Identifying Opportunities to Provide Family-centered Care for Families With Children With Type 1 Spinal Muscular Atrophy.

STUDY PURPOSE: The purpose of this qualitative study was to understand, from the parent perspective, the experience of the family whose child has Type 1 spinal muscular atrophy (Type 1 SMA), in the emergency center, hospital, and clinical care settings to identify opportunities for improved family-centered care (FCC). DESIGN AND METHODS: This study used a qualitative descriptive design with individual or small group interviews guided by a semi-structured questionnaire. Reviewers used framework analysis to identify gaps in the provision of FCC and opportunities for improvement with respect to services health professionals may provide families of children with Type 1 SMA. RESULTS: Nineteen families with 22 children with Type 1 SMA participated.
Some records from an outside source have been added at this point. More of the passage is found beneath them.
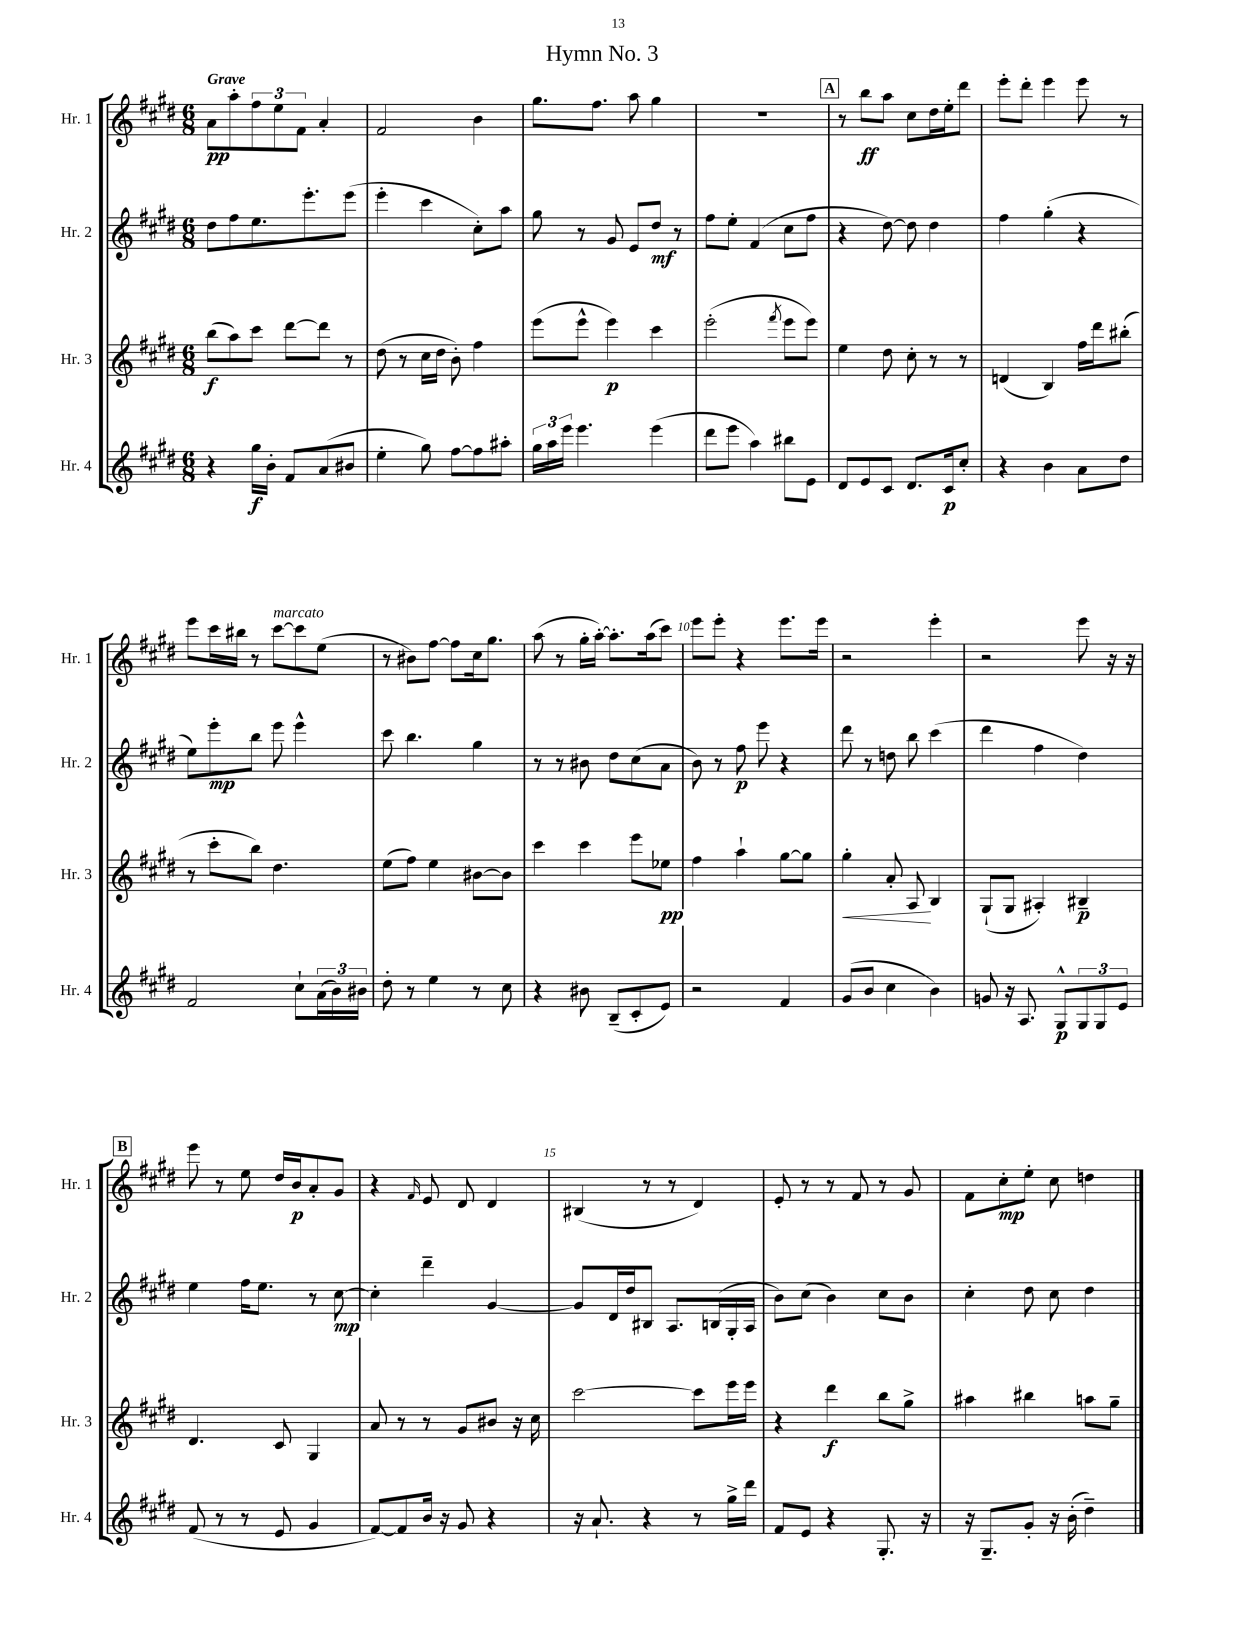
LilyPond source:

\header { title = "Hymn No. 3" }
<<
\new StaffGroup <<
\new Staff = "s0" \with { instrumentName = "Hr. 1" shortInstrumentName = "Hr. 1" } {
    \clef treble \key e \major \numericTimeSignature \time 6/8 \tempo "Grave"
    a'8\pp a''8-. \tuplet 3/2 { fis''8 e''8 fis'8 } a'4-. |
    fis'2 b'4 |
    gis''8. fis''8. a''8 gis''4 |
    R2. |
    \mark \markup { \box "A" } r8 b''8\ff a''8 cis''8 dis''16 e''16-. dis'''8 |
    e'''8-. dis'''8-. e'''4 e'''8 r8 |
    e'''8 cis'''16 bis''16 r8 cis'''8~^\markup { \italic "marcato" } cis'''8 e''8( |
    r8 bis'8) fis''8~ fis''8 cis''16 gis''8. |
    a''8( r8 gis''16-. a''16~-.) a''8.-. a''16( cis'''8) |
    e'''8 e'''8-. r4 e'''8. e'''16 |
    r2 e'''4-. |
    r2 e'''8 r16 r16 |
    \mark \markup { \box "B" } e'''8 r8 e''8 dis''16 b'16\p a'8-. gis'8 |
    r4 \grace { fis'16 } e'8 dis'8 dis'4 |
    bis4( r8 r8 dis'4) |
    e'8-. r8 r8 fis'8 r8 gis'8 |
    fis'8 cis''8-.\mp e''8-. cis''8 d''4 \bar "|." |
}
\new Staff = "s1" \with { instrumentName = "Hr. 2" shortInstrumentName = "Hr. 2" } {
    \clef treble \key e \major \numericTimeSignature \time 6/8
    dis''8 fis''8 e''8. e'''8.-. e'''8( |
    e'''4-. cis'''4 cis''8-.) a''8 |
    gis''8 r8 gis'8 e'8 dis''8\mf r8 |
    fis''8 e''8-. fis'4( cis''8 fis''8 |
    \mark \markup { \box "A" } r4 dis''8~) dis''8 dis''4 |
    fis''4 gis''4-.( r4 |
    e''8) e'''8-.\mp b''8 e'''8 e'''4-^ |
    cis'''8 b''4. gis''4 |
    r8 r8 bis'8 dis''8 cis''8( a'8 |
    b'8) r8 fis''8\p e'''8 r4 |
    dis'''8 r8 d''8 b''8 cis'''4( |
    dis'''4 fis''4 dis''4) |
    \mark \markup { \box "B" } e''4 fis''16 e''8. r8 cis''8~\mp |
    cis''4-. dis'''4-- gis'4~ |
    gis'8 dis'16 dis''16 bis8 a8. b16( gis16-. a16 |
    b'8) cis''8( b'4) cis''8 b'8 |
    cis''4-. dis''8 cis''8 dis''4 \bar "|." |
}
\new Staff = "s2" \with { instrumentName = "Hr. 3" shortInstrumentName = "Hr. 3" } {
    \clef treble \key e \major \numericTimeSignature \time 6/8
    b''8\f( a''8) cis'''8 dis'''8~ dis'''8 r8 |
    dis''8( r8 cis''16 dis''16 b'8-.) fis''4 |
    e'''8( e'''8-^ e'''4\p) cis'''4 |
    e'''2-.( \acciaccatura { fis'''8 } e'''8 e'''8) |
    \mark \markup { \box "A" } e''4 dis''8 cis''8-. r8 r8 |
    d'4( b4) fis''16 dis'''16 bis''8-.( |
    r8 cis'''8-. b''8) dis''4. |
    e''8( fis''8) e''4 bis'8~ bis'8 |
    cis'''4 cis'''4 e'''8 ees''8\pp |
    fis''4 a''4-! gis''8~ gis''8 |
    gis''4-.\< a'8-. a8\! b4 |
    gis8-!( gis8 ais4-.) bis4--\p |
    \mark \markup { \box "B" } dis'4. cis'8 gis4 |
    a'8 r8 r8 gis'8 bis'8 r16 cis''16 |
    cis'''2~ cis'''8 e'''16 e'''16 |
    r4 dis'''4\f b''8 gis''8-> |
    ais''4 bis''4 a''8 gis''8-- \bar "|." |
}
\new Staff = "s3" \with { instrumentName = "Hr. 4" shortInstrumentName = "Hr. 4" } {
    \clef treble \key e \major \numericTimeSignature \time 6/8
    r4 gis''16\f b'16-. fis'8 a'8( bis'8 |
    e''4-. gis''8) fis''8~ fis''8 ais''8-. |
    \tuplet 3/2 { gis''16 a''16 e'''16 } e'''4. e'''4( |
    dis'''8 e'''8 a''4) bis''8 e'8 |
    \mark \markup { \box "A" } dis'8 e'8 cis'8 dis'8. cis'16\p cis''8-. |
    r4 b'4 a'8 dis''8 |
    fis'2 cis''8-! \tuplet 3/2 { a'16( b'16) bis'16 } |
    dis''8-. r8 e''4 r8 cis''8 |
    r4 bis'8 b8--( cis'8-. e'8) |
    r2 fis'4 |
    gis'8( b'8 cis''4 b'4) |
    g'8 r16 a8. gis8-^\p \tuplet 3/2 { gis8 gis8 e'8 } |
    \mark \markup { \box "B" } fis'8( r8 r8 e'8 gis'4 |
    fis'8~) fis'8 b'16 r16 gis'8 r4 |
    r16 a'8.-! r4 r8 gis''16-> dis'''16 |
    fis'8 e'8 r4 gis8.-. r16 |
    r16 gis8.-- gis'8-. r16 b'16-.( dis''4--) \bar "|." |
}
>>
>>
\layout { \context { \Score \override BarNumber.break-visibility = ##(#f #t #t) barNumberVisibility = #(every-nth-bar-number-visible 5) } }
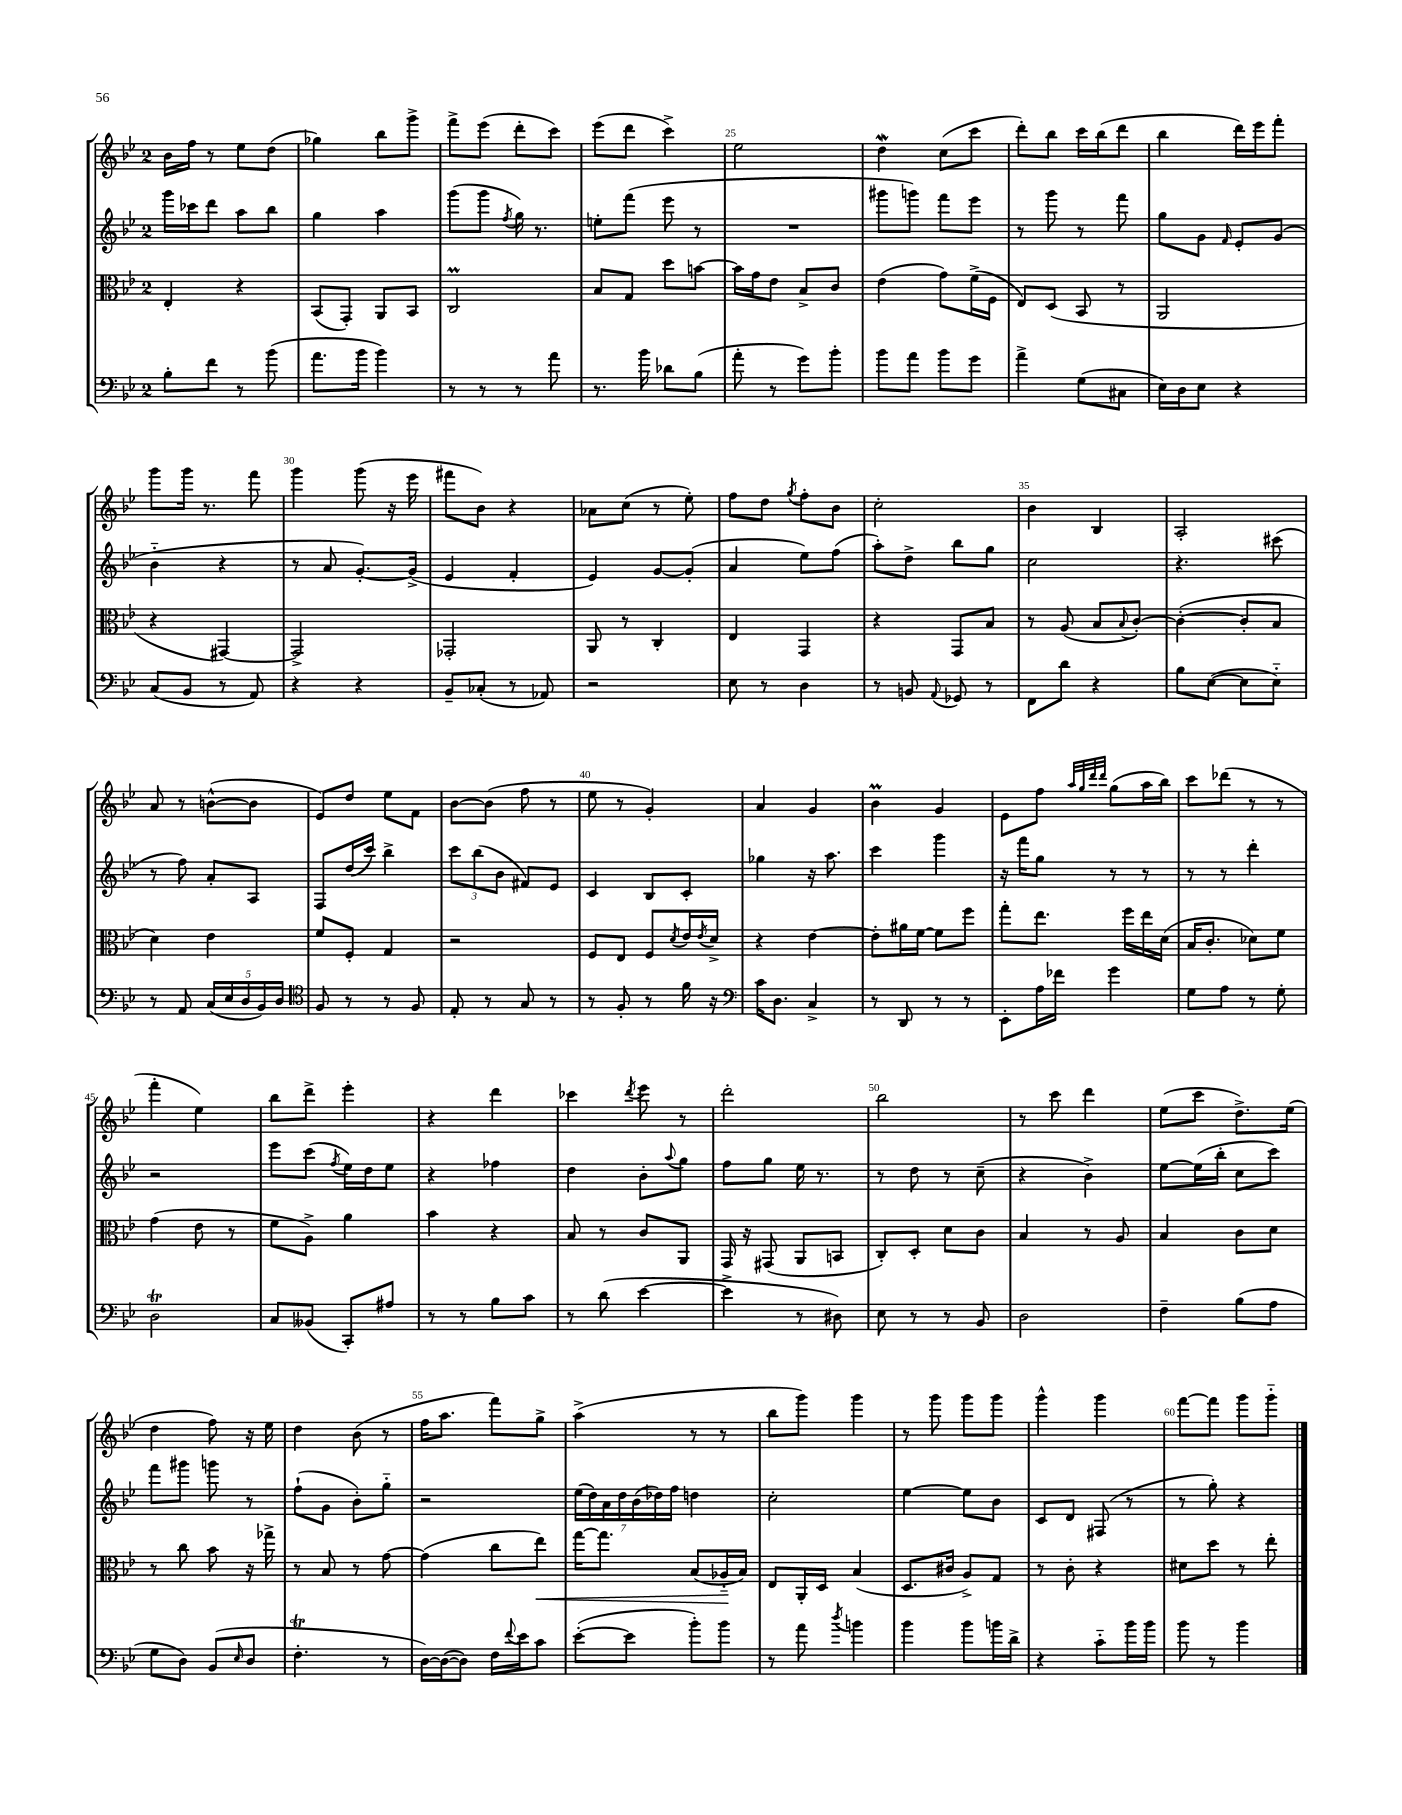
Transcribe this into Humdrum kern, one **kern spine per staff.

**kern	**kern	**kern	**kern
*staff4	*staff3	*staff2	*staff1
*clefF4	*clefC3	*clefG2	*clefG2
*k[b-e-]	*k[b-e-]	*k[b-e-]	*k[b-e-]
*M2/4	*M2/4	*M2/4	*M2/4
8B-'	4E-'	16ggg	16b-
.	.	16ccc-	16ff
8f	.	8ddd	8r
8r	4r	8aa	8ee-
(8b-	.	8bb-	(8dd
=	=	=	=
8.a	(8BB-	4gg	4gg-)
.	8GG')	.	.
16b-	.	.	.
4b-)	8AA	4aa	8bb-
.	8BB-	.	8ggg^
=	=	=	=
8r	2C	(8ggg	8fff^
8r	.	8ggg	(8eee-
.	.	8qff	.
8r	.	16gg)	8ddd'
.	.	8.r	.
8a	.	.	8ccc)
=	=	=	=
8.r	8B-	8ee'	(8eee-
.	8G	(8fff	8ddd
16b-	.	.	.
8d-	8dd	8eee-	4ccc^)
(8B-	[8b	8r	.
=	=	=	=
8a'	16b]	2r	2ee-
.	16g	.	.
8r	8e-	.	.
8g)	8B-^	.	.
8b-'	8c	.	.
=	=	=	=
8b-	(4e-	8ggg#	4dd
8a	.	8ggg)	.
8b-	8g)	8fff	(8cc
8g	(16f^	8eee-	8ccc
.	16F	.	.
=	=	=	=
4a^	8E-)	8r	8ddd')
.	(8D	8ggg	8bb-
(8G	8BB-	8r	16ccc
.	.	.	(16bb-
8C#	8r	8fff	8ddd
=	=	=	=
16E-)	2AA	8gg	4bb-
16D	.	.	.
8E-	.	8g	.
.	.	16qqf	.
4r	.	8e-'	16ddd)
.	.	.	16eee-
.	.	(8g	8fff'
=	=	=	=
(8C	4r	4b-'~	8ggg
8BB-	.	.	16ggg
.	.	.	8.r
8r	[4GG#)	4r	.
8AA)	.	.	8fff
=	=	=	=
4r	2GG#^]	8r	4ggg
.	.	8a	.
4r	.	[8.g')	(8ggg
.	.	.	16r
.	.	(16g^]	16eee-
=	=	=	=
8BB-~	2GG-'	4e-	8fff#
(8C-'	.	.	8b-)
8r	.	4f'	4r
8AA-)	.	.	.
=	=	=	=
2r	8AA	4e-)	8a-
.	8r	.	(8cc
.	4C'	[8g	8r
.	.	(8g']	8ee-')
=	=	=	=
8E-	4E-	4a	8ff
8r	.	.	8dd
.	.	.	8qgg
4D	4GG	8ee-)	8ff'
.	.	(8ff	8b-
=	=	=	=
8r	4r	8aa')	2cc'
8BB	.	8dd^	.
8qqAA	.	.	.
8GG-	8GG	8bb-	.
8r	8B-	8gg	.
=	=	=	=
8FF	8r	2cc	4b-
8d	(8A	.	.
4r	8B-	.	4B-
.	8qqB-	.	.
.	[8c')	.	.
=	=	=	=
8B-	(4c'_	4.r	2A'
([8E-	.	.	.
8E-]	8c']	.	.
8E-'~)	8B-	(8ccc#	.
=	=	=	=
8r	4d)	8r	8a
8AA	.	8ff)	8r
(20C	4e-	8a'	([8b^^
20E-	.	.	.
20D	.	.	.
.	.	8A	8b]
20BB-)	.	.	.
20D	.	.	.
=	=	=	=
*clefC4	*	*	*
8F	8f	8F	8e-)
8r	8F'	(16dd	8dd
.	.	16ccc)	.
8r	4G	4bb-^	8ee-
8F	.	.	8f
=	=	=	=
8E-'	2r	12ccc	[8b-
.	.	(12bb-	.
8r	.	.	(8b-]
.	.	12b-	.
8G	.	8f#)	8ff
8r	.	8e-	8r
=	=	=	=
8r	8F	4c	8ee-
8F'	8E-	.	8r
8r	8F	8B-	4g')
.	8qd	.	.
16f	16e-	8c'	.
.	8qe-	.	.
16r	16d^	.	.
=	=	=	=
*clefF4	*	*	*
16c	4r	4gg-	4a
8.D	.	.	.
4C^	[4e-	16r	4g
.	.	8.aa	.
=	=	=	=
8r	8e-']	4ccc	4b-
8DD	16a#	.	.
.	[16f	.	.
8r	8f]	4ggg	4g
8r	8ff	.	.
=	=	=	=
8EE-'	8gg'	16r	8e-
.	.	16fff	.
16A	8.ee-	8gg	8ff
16f-	.	.	.
.	.	.	32qqaa
.	.	.	32qqgg
.	.	.	32qqddd
.	.	.	32qqddd
4g	.	8r	(8gg
.	16ff	.	.
.	16ee-	8r	16aa
.	(16d	.	16bb-)
=	=	=	=
8G	16B-	8r	8ccc
.	8.c'	.	.
8A	.	8r	(8ddd-
8r	8d-)	4ddd'	8r
8G'	8f	.	8r
=	=	=	=
2D	(4g	2r	4fff'
.	8e-	.	4ee-)
.	8r	.	.
=	=	=	=
8C	8f	8eee-	8bb-
(8BB--	8A^)	(8ccc	8ddd^
.	.	8qff	.
8CC')	4a	16ee-)	4eee-'
.	.	16dd	.
8A#	.	8ee-	.
=	=	=	=
8r	4b-	4r	4r
8r	.	.	.
8B-	4r	4ff-	4ddd
8c	.	.	.
=	=	=	=
8r	8B-	4dd	4ccc-
(8d	8r	.	.
.	.	.	8qddd
[4e-	8c	8b-'	8eee-
.	.	8qqaa	.
.	8AA	8gg	8r
=	=	=	=
4e-^]	16GG	8ff	2ddd'
.	16r	.	.
.	(8GG#	8gg	.
8r	8AA	16ee-	.
.	.	8.r	.
8D#)	8BB	.	.
=	=	=	=
8E-	8C')	8r	2bb-
8r	8D'	8dd	.
8r	8d	8r	.
8BB-	8c	(8cc~	.
=	=	=	=
2D	4B-	4r	8r
.	.	.	8ccc
.	8r	4b-^)	4ddd
.	8A	.	.
=	=	=	=
4F~	4B-	[8ee-	(8ee-
.	.	(16ee-]	8ccc
.	.	16bb-'	.
(8B-	8c	8cc	8.dd^)
8A	8d	8ccc)	.
.	.	.	(16ee-
=	=	=	=
8G	8r	8fff	4dd
8D)	8cc	8ggg#	.
(8BB-	8b-	8ggg	8ff)
16qqE-	.	.	.
8D	16r	8r	16r
.	16gg-^	.	16ee-
=	=	=	=
4.F'	8r	(8ff`	4dd
.	8B-	8g	.
.	8r	8b-')	(8b-
8r	[8g	8gg'~	8r
=	=	=	=
[16D)	(4g]	2r	16ff
(16D_	.	.	8.aa
8D])	.	.	.
16F	8cc	.	8fff)
8qqf	.	.	.
16e-	.	.	.
8c	8ee-)	.	8gg^
=	=	=	=
([8e-'	[16gg	(28ee-	(4aa^
.	.	28dd)	.
.	8.gg]	.	.
.	.	28a	.
.	.	28dd	.
8e-]	.	.	.
.	.	(28b-	.
.	.	28dd-)	.
.	.	28ff	.
8b-')	(8B-	4dd	8r
8b-	16A-'~	.	8r
.	16B-)	.	.
=	=	=	=
8r	8E-	2cc'	8bb-
8a	16AA'	.	8ggg)
.	16D	.	.
8qdd	.	.	.
4b	(4B-	.	4ggg
=	=	=	=
4b-	8.D	[4ee-	8r
.	.	.	8ggg
.	16c#	.	.
8b-	8A^)	8ee-]	8ggg
16b	8G	8b-	8ggg
16d^	.	.	.
=	=	=	=
4r	8r	8c	4ggg^^
.	8c'	8d	.
8c'~	4r	(8F#	4ggg
16b-	.	8r	.
16b-	.	.	.
=	=	=	=
8b-	8d#	8r	[8fff
8r	8dd	8gg')	8fff]
4b-	8r	4r	8ggg
.	8ee-'	.	8ggg'~
==	==	==	==
*-	*-	*-	*-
Results are organized according to eight basic tenets of FCC. Family-to-family interactions strongly impacted participants' decision-making and perceived level of support. Participants valued strong family/provider partnerships, feeling heard and respected by their providers, and receiving complete education regarding disease trajectory. CONCLUSIONS: Our analyses revealed both successful application of FCC and gaps in care where FCC could have been used to benefit families who have children with Type 1 SMA. As a pediatric chronic illness affects the whole family, FCC is important in maintaining the providers' focus on the family during the child's care. PRACTICE IMPLICATIONS: There are opportunities for nursing, social work, care managers and others to engage as care coordinators to explain the family's goals and values to the medical team. Care coordinators help ensure understanding between families and providers, empowering the family to articulate their hopes and concerns.